A jira bug has been created for this:

[url][PXC-2079] Crash during rollback of a stored procedure called in an event - Percona JIRA

Yes it is an event calling procedure.

Generally I think there is some problems with events in PXC 5.7. For example in my situation (3-node cluster). The Events are only enabled in 1st node by default. If 1-st node is crash then the events are not enabled in one of the other 2 nodes automatically. Even if I forced to enable in one of other 2 nodes after crash, although status of events show enabled, actually doesn’t work.
Means that events are only works in 1-st node - originated node.
Is it really work principle of events in PXC 5.7? If yes then it is the problem for cluster and hope to be solved in following releases or can be solved with patch or bug fixes.
If there is any documentation or blog which explain events detailed, please inform me.
Thanks.

As far as events are concerned, PXC (galera) replication should behave similarly to asynchronous replication.

This is a link to some documentation from MySQL.
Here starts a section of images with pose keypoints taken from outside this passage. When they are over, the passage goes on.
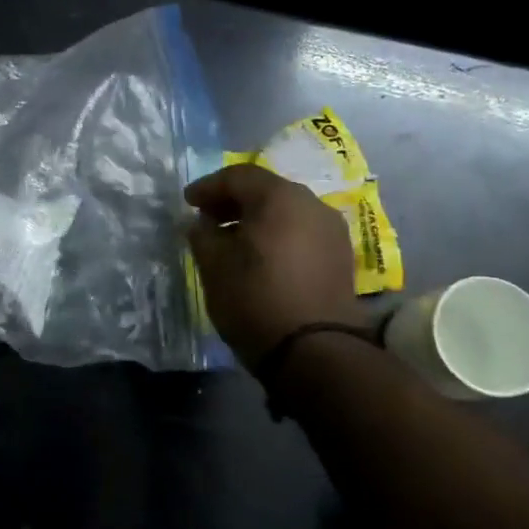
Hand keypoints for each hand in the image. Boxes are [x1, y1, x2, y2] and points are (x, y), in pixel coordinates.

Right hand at [185, 165, 361, 370]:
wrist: (315, 351)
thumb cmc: (255, 299)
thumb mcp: (214, 265)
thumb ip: (203, 235)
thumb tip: (201, 223)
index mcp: (280, 198)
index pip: (238, 176)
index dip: (208, 187)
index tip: (188, 203)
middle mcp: (312, 204)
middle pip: (266, 191)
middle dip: (233, 201)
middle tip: (207, 218)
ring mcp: (332, 231)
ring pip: (286, 212)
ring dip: (256, 220)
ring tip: (231, 241)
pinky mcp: (340, 258)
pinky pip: (301, 233)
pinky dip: (277, 236)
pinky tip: (260, 258)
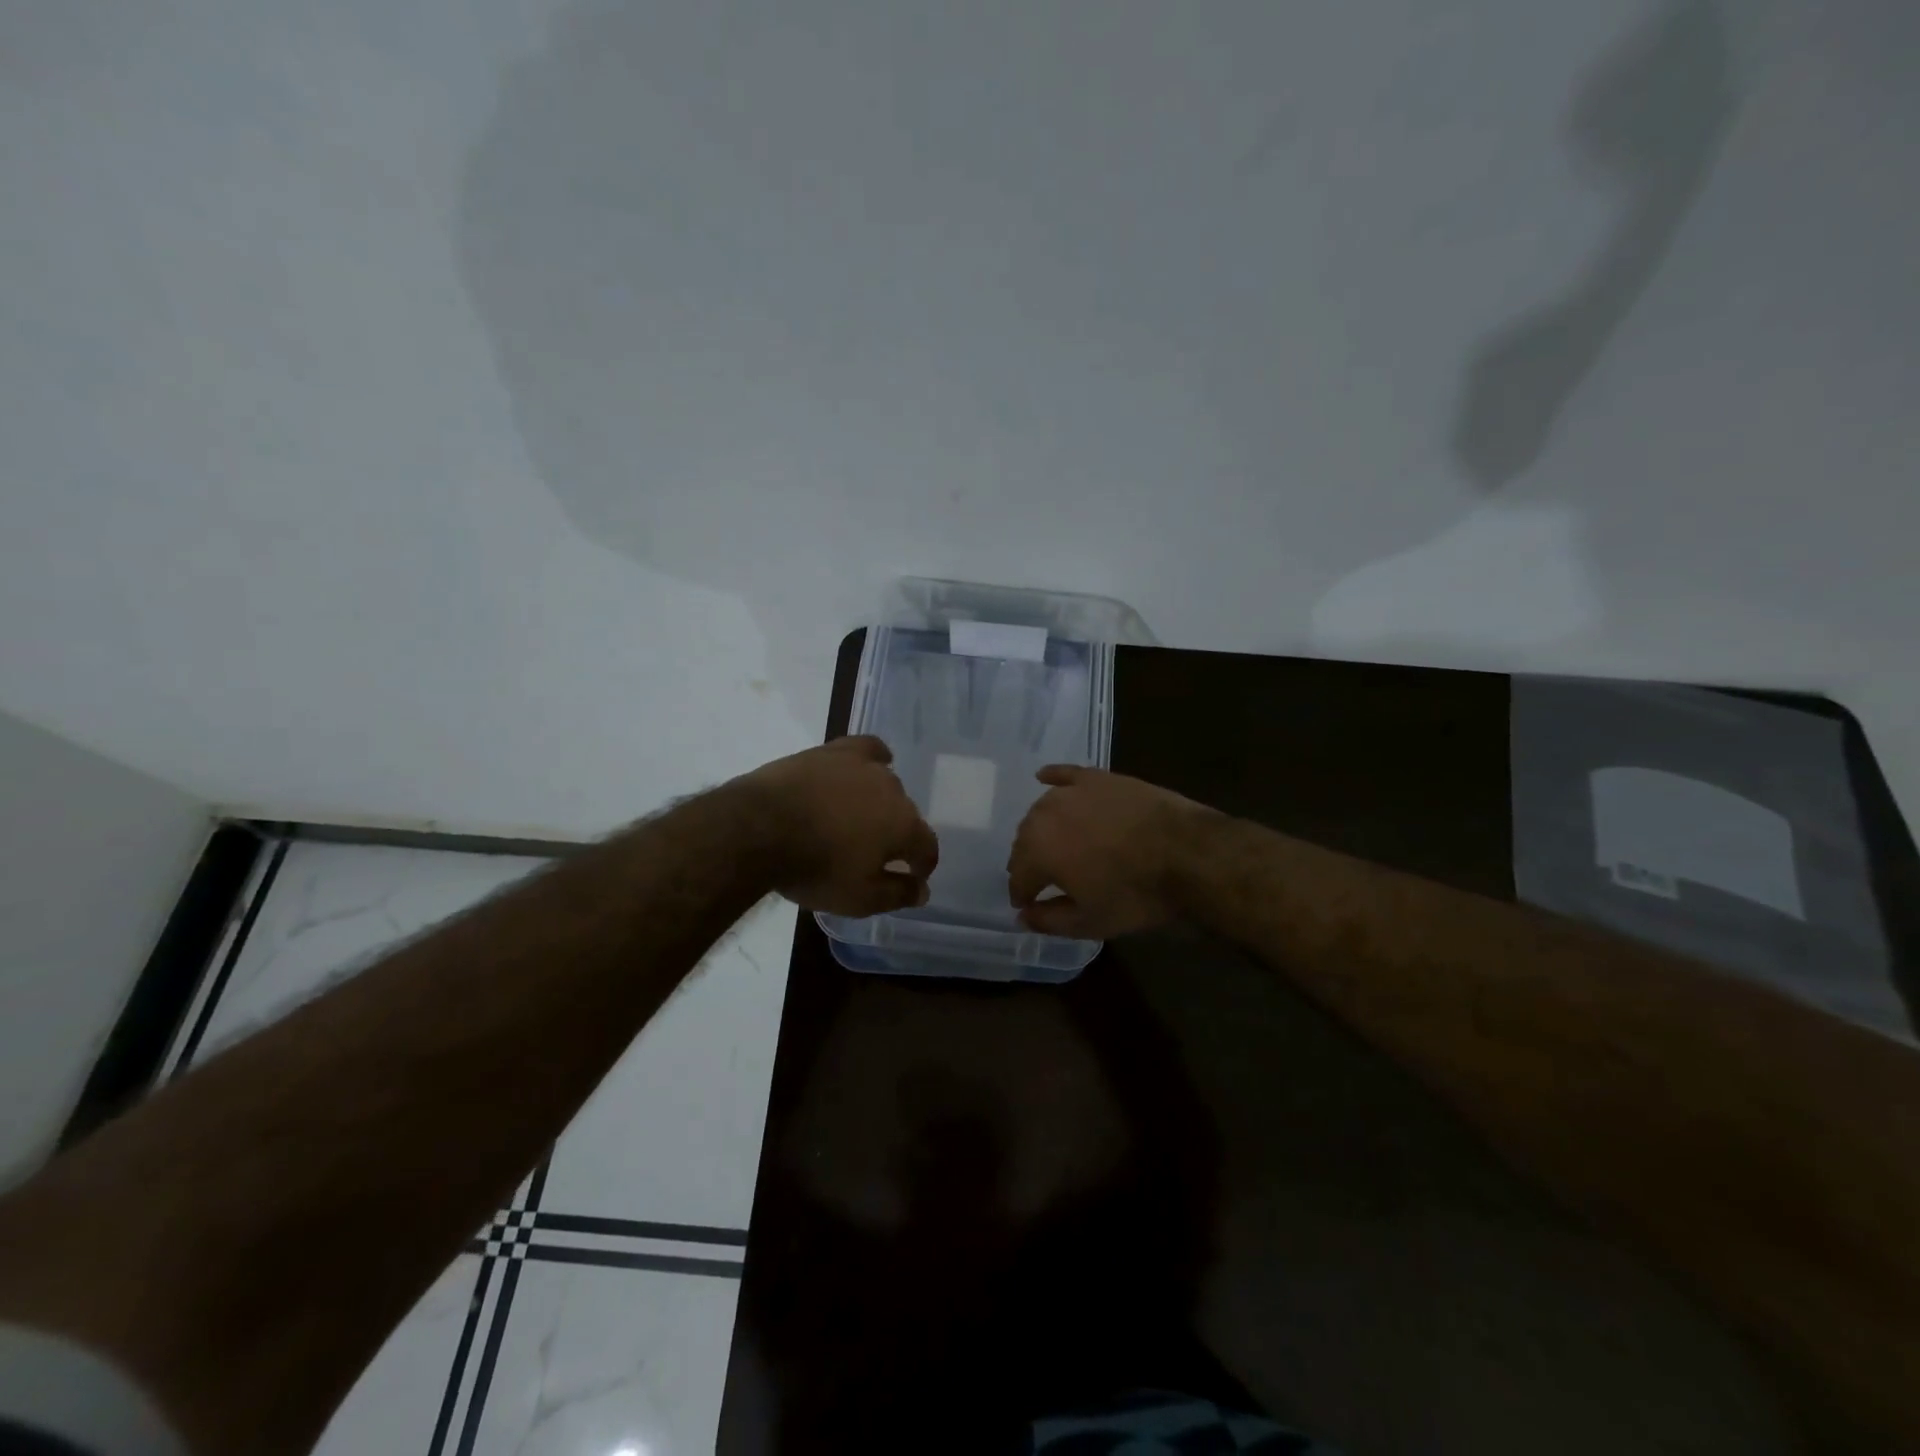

https://dev.mysql.com/doc/refman/5.7/en/replication-features-invoked.html

I’ve tested the events and they seem to work on the other nodes (after they are enabled and event-scheduler is set to ON) and as long as the event action is not rolled back due to a BF abort.

There is no automatic failover of the events in the case a node goes down.

Thanks Kenn Takara,

It is clear now.

In my.cnf event-scheduler configured as OFF. I forget about it. So it doesn’t work.